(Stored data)
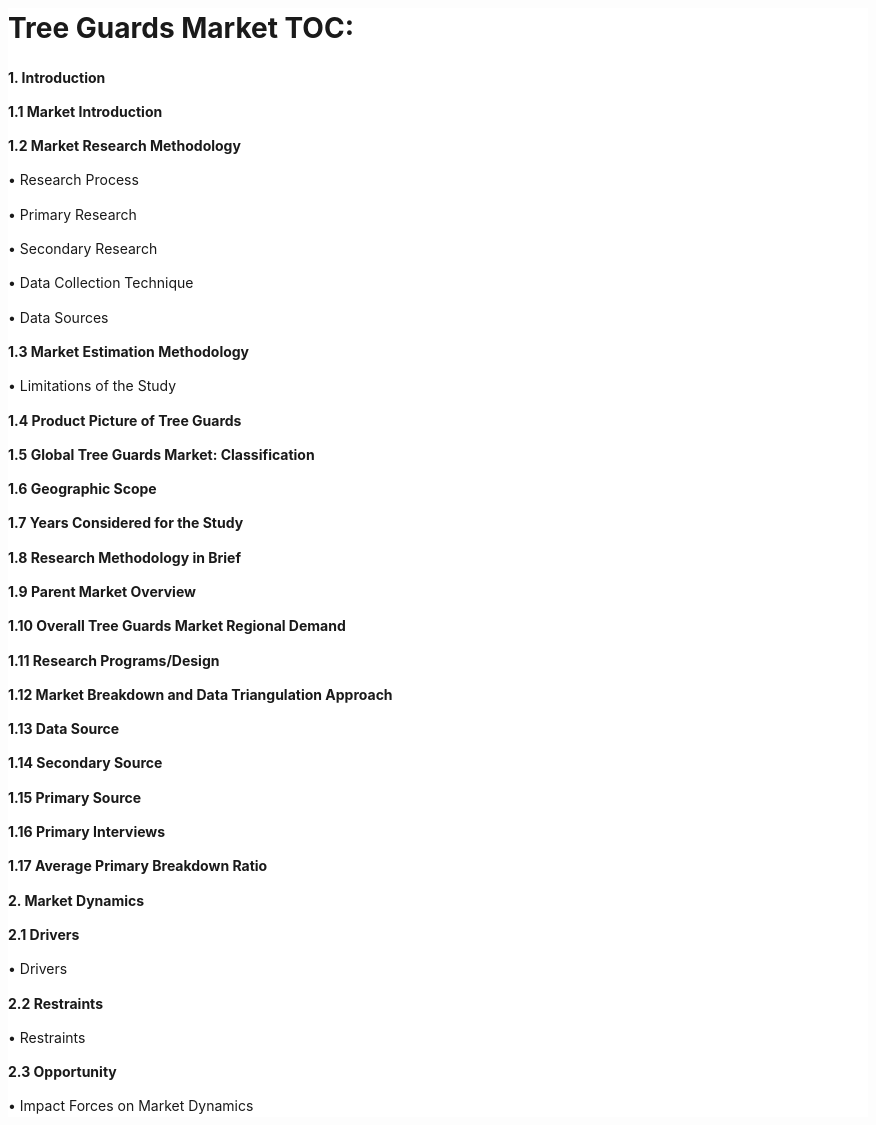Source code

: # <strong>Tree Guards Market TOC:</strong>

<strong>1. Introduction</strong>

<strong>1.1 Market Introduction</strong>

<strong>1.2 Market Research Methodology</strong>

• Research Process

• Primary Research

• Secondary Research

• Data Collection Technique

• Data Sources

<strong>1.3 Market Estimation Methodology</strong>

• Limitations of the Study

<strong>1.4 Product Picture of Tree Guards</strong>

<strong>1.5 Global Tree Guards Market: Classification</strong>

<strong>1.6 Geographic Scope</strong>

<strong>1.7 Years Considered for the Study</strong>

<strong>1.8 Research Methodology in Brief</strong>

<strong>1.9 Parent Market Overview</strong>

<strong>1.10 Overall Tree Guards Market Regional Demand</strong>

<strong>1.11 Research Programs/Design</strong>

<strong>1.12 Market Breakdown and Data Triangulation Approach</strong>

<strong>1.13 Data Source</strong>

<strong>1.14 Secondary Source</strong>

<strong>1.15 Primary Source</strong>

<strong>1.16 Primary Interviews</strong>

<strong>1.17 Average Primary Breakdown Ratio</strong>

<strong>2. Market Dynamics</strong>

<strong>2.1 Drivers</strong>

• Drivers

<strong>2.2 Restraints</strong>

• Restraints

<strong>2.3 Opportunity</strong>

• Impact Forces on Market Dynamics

- What the task asks: Going back over the entries above, copy word for word every line from the one that has "<strong>1.13 Data Source</strong>" on through the one that has "<strong>2.1 Drivers</strong>".

- Answer for the task:
<strong>1.13 Data Source</strong>

<strong>1.14 Secondary Source</strong>

<strong>1.15 Primary Source</strong>

<strong>1.16 Primary Interviews</strong>

<strong>1.17 Average Primary Breakdown Ratio</strong>

<strong>2. Market Dynamics</strong>

<strong>2.1 Drivers</strong>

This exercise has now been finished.